> _WHAT YOU ARE ASKED TO DO_: Extract the full set of records, then give each one again exactly.

(Transcribed page contents)
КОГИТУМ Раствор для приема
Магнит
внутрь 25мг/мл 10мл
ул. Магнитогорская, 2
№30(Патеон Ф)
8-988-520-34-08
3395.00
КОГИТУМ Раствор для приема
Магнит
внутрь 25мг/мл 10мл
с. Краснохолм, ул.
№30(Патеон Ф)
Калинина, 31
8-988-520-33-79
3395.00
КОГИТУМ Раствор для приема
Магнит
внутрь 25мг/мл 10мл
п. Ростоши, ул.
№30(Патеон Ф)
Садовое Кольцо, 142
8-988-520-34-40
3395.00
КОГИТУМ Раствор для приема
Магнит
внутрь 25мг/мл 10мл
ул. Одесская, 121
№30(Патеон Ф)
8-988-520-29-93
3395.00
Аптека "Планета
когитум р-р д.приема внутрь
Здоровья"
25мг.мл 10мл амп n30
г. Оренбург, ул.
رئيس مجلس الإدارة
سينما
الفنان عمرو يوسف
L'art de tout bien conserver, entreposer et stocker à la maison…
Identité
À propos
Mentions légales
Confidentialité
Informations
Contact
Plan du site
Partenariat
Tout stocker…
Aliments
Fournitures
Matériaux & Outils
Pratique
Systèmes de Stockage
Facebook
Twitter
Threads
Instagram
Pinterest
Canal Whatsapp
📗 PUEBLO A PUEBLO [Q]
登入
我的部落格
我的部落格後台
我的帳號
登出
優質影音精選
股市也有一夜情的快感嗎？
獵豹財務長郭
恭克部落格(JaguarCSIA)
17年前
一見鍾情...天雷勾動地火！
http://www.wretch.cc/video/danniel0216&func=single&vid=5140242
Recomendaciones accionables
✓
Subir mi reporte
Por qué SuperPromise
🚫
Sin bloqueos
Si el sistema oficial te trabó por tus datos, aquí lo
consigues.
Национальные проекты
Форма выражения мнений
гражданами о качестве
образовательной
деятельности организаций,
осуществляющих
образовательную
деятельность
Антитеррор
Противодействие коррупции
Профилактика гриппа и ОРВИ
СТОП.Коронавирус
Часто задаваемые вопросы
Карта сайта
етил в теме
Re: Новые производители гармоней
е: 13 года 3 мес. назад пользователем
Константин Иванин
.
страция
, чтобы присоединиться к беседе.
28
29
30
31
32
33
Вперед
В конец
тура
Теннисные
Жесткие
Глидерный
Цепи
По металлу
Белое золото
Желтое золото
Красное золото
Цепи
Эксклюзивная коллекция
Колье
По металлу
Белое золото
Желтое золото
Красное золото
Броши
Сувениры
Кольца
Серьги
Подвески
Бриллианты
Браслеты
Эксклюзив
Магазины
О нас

> _ANSWER FOR THE TASK_:
КОГИТУМ Раствор для приема
Магнит
внутрь 25мг/мл 10мл
ул. Магнитогорская, 2
№30(Патеон Ф)
8-988-520-34-08
3395.00
КОГИТУМ Раствор для приема
Магнит
внутрь 25мг/мл 10мл
с. Краснохолм, ул.
№30(Патеон Ф)
Калинина, 31
8-988-520-33-79
3395.00
КОГИТУМ Раствор для приема
Магнит
внутрь 25мг/мл 10мл
п. Ростоши, ул.
№30(Патеон Ф)
Садовое Кольцо, 142
8-988-520-34-40
3395.00
КОГИТУМ Раствор для приема
Магнит
внутрь 25мг/мл 10мл
ул. Одесская, 121
№30(Патеон Ф)
8-988-520-29-93
3395.00
Аптека "Планета
когитум р-р д.приема внутрь
Здоровья"
25мг.мл 10мл амп n30
г. Оренбург, ул.
رئيس مجلس الإدارة
سينما
الفنان عمرو يوسف
L'art de tout bien conserver, entreposer et stocker à la maison…
Identité
À propos
Mentions légales
Confidentialité
Informations
Contact
Plan du site
Partenariat
Tout stocker…
Aliments
Fournitures
Matériaux & Outils
Pratique
Systèmes de Stockage
Facebook
Twitter
Threads
Instagram
Pinterest
Canal Whatsapp
📗 PUEBLO A PUEBLO [Q]
登入
我的部落格
我的部落格後台
我的帳號
登出
優質影音精選
股市也有一夜情的快感嗎？
獵豹財務長郭
恭克部落格(JaguarCSIA)
17年前
一見鍾情...天雷勾動地火！
http://www.wretch.cc/video/danniel0216&func=single&vid=5140242
Recomendaciones accionables
✓
Subir mi reporte
Por qué SuperPromise
🚫
Sin bloqueos
Si el sistema oficial te trabó por tus datos, aquí lo
consigues.
Национальные проекты
Форма выражения мнений
гражданами о качестве
образовательной
деятельности организаций,
осуществляющих
образовательную
деятельность
Антитеррор
Противодействие коррупции
Профилактика гриппа и ОРВИ
СТОП.Коронавирус
Часто задаваемые вопросы
Карта сайта
етил в теме
Re: Новые производители гармоней
е: 13 года 3 мес. назад пользователем
Константин Иванин
.
страция
, чтобы присоединиться к беседе.
28
29
30
31
32
33
Вперед
В конец
тура
Теннисные
Жесткие
Глидерный
Цепи
По металлу
Белое золото
Желтое золото
Красное золото
Цепи
Эксклюзивная коллекция
Колье
По металлу
Белое золото
Желтое золото
Красное золото
Броши
Сувениры
Кольца
Серьги
Подвески
Бриллианты
Браслеты
Эксклюзив
Магазины
О нас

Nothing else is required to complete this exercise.